Static global variables are not distinguished from exported variables (probably better would be to
use s_
for static global). Command-line options are opt_name
or opt(name)
.
Exceptions must not be used (see below). Flow-of-control statements for handling errors must be minimized; a given
function should have have either (a) error control flow or (b) algorithm flow, but not both. This is typically
implemented by having small functions which quit with a fatal error if an operation fails, for example
OpenStdioFile()
will call Die()
if it fails so that the calling code does not have to check for a zero return
code, it can continue assuming the file was opened successfully.
Reading Scott Meyers' Effective C++ books convinced me that writing robust, multi-threaded C++ code with exception handling was close to impossible. Certainly impractical for me; way beyond the amount of effort I was willing to invest in figuring out reliable design patterns and coding habits.
Lists of things crop up often in my kind of C++ code. A good example is command-line options (see below). If you can write an enum with the list once, and this covers all the use-cases, fine. But often it doesn't, with the result that coding effectively all its members crop up repeatedly, e.g. switch statements with one case per member having a cookie-cutter statement. Maintaining scattered uses of essentially the same list is tedious and error prone. Therefore, I often use an #include hack so that the list is maintained only one place. Maybe modern C++ has better solutions; please let me know if you have a suggestion (open an issue in this repo).
I strongly dislike the typical command-line parsing in most C and C++ programs I see in bioinformatics. They are hard-to-read
and hard-to-maintain spaghetti. I prefer al dente. I want the command-line parsing as such to be written once and forgotten,
cleanly separated from the list of options. Using an option should have minimal run-time overhead such that they can be accessed
anywhere except perhaps innermost loops. Warnings should be issued for unused options to mitigate the difficulty in
documenting which options apply to which commands. The set of options is a list requiring #include hacks (see above).
A variable which is an option should be evident in the code; this is achieved by calling a global variable opt_name
or
by using macro opt()
(only one of these styles applies, depending on which version of myutils
is included).
A global boolean optset_name
is used to check if the option was set on the command line.
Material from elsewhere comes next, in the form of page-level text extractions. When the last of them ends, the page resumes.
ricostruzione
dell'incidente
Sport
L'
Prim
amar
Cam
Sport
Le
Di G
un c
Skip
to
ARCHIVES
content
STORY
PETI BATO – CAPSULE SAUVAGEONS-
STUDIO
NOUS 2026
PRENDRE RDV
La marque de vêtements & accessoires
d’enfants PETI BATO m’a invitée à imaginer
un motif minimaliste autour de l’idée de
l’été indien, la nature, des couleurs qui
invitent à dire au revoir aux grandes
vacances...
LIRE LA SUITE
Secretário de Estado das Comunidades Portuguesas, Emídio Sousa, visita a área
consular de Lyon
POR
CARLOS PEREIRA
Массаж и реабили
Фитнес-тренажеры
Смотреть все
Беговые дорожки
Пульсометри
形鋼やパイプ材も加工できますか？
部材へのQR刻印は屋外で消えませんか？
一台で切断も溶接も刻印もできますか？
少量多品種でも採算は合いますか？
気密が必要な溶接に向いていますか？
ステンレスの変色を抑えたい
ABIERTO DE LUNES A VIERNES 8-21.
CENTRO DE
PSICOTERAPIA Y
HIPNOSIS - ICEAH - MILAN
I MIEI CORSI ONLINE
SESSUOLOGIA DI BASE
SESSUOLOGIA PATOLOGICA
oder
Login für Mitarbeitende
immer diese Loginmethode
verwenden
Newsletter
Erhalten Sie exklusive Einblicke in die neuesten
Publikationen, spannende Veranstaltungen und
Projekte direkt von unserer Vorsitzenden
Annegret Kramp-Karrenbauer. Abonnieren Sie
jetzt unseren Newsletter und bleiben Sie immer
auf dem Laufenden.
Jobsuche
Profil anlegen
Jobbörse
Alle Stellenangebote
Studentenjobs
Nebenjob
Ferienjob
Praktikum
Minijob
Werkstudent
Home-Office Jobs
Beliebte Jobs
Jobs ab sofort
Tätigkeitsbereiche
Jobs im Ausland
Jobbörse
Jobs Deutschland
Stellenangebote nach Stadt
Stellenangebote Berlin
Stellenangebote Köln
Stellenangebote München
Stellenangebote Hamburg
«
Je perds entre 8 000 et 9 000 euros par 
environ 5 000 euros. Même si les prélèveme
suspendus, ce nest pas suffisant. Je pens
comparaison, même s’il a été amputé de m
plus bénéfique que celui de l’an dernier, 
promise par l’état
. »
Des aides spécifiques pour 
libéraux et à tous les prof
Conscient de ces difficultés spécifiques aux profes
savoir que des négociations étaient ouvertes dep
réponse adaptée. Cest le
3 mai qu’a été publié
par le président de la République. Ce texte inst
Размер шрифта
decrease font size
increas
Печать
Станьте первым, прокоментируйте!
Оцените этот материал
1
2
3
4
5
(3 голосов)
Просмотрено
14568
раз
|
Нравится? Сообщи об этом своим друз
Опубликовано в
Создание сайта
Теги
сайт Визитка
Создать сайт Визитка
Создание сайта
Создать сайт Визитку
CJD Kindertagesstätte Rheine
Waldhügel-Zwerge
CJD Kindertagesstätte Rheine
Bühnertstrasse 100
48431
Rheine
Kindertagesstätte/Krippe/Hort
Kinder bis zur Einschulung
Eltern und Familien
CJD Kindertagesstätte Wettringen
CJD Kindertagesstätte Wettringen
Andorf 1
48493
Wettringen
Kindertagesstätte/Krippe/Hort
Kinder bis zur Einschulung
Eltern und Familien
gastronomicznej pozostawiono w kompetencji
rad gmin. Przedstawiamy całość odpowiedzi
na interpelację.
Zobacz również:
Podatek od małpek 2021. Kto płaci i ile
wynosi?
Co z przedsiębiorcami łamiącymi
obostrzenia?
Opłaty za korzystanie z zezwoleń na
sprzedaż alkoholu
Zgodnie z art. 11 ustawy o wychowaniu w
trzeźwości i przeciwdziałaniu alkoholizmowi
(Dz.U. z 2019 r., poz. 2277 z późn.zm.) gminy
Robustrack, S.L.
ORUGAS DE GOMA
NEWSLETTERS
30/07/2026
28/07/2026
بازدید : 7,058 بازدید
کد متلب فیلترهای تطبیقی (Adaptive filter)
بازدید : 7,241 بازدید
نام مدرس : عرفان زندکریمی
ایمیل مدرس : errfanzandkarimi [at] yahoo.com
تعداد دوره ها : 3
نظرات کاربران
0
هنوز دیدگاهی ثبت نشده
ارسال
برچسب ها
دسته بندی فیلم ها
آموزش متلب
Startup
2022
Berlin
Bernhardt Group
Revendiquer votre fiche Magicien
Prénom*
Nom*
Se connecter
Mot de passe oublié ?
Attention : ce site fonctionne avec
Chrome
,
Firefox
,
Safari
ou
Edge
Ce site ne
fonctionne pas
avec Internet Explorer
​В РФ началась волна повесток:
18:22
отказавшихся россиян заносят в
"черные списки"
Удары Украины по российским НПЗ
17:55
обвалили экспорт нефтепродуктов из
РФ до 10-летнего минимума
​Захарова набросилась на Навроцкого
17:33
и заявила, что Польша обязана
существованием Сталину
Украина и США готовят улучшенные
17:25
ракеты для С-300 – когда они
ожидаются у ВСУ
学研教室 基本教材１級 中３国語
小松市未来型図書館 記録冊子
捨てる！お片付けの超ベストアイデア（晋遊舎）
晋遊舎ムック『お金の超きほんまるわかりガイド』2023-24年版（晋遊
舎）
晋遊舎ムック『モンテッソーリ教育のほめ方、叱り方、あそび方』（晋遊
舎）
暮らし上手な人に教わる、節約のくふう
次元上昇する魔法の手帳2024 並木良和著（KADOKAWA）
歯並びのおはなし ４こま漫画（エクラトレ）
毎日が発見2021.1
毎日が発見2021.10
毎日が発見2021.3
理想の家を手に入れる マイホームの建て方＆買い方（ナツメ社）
A command is a special case of a command-line option. It always takes a string value. The list
of commands is in cmd.h
.
The main program will call a function named cmd_name()
for command name
, e.g. if the command line
starts with -usearch_global
then main()
will call cmd_usearch_global()
with no arguments. To access
the value, use opt(usearch_global)
or opt_usearch_global
depending on the version of myutils
.
In more recent code, the global variable g_Arg1
has the string value of the command option.
I use myalloc
and myfree
to wrap malloc
and free
so that fatal errors can be issued; calling code can
assume that the functions succeeded. myalloc
is a macro, usage is myalloc(typename, n)
to allocate
a bufferfor a vector of length n
, e.g. myalloc(int, 10)
.
I assert everything I can think of, usually with asserta
("assert always", i.e. even in a Release build)
unless there is likely to be a meaningful execution penalty, i.e. the assertion is in a
critical inner loop.
I prefer to separate interface from implementation. For example, template classes are very powerful, but
I try to avoid them because the interface is hard to see and the implementation must be written as a
long header file which I find difficult to navigate and to think about when I'm looking at it.
I do use them in a few cases, e.g. Mx<>
in mx.h
. For non-trivial code,
I prefer short functions in short source files; then the code I'm looking at does one well-defined
job without being surrounded by distracting noise. Sometimes my .cpp
files do get quite long,
in a weak violation of this guideline, but in these cases I usually have a shortish .h
file defining
a class interface, and Visual Studio allows me to jump straight to the member function by pressing [F12]
so I don't have to scroll around to find it.
My C++ syntax mostly fossilized in the early 2000's. This is partly laziness (I haven't bothered to learn the new stuff) and partly for practical reasons: using a conservative subset of C++ improves portability and helps make it accessible for collaborators having varying expertise.
blah
I generally use CamelCase. Recently I've found that I prefer typical python style (see e.g. https://google.github.io/styleguide/pyguide.html because CamelCase requires way too many Shift-key presses making it harder to type.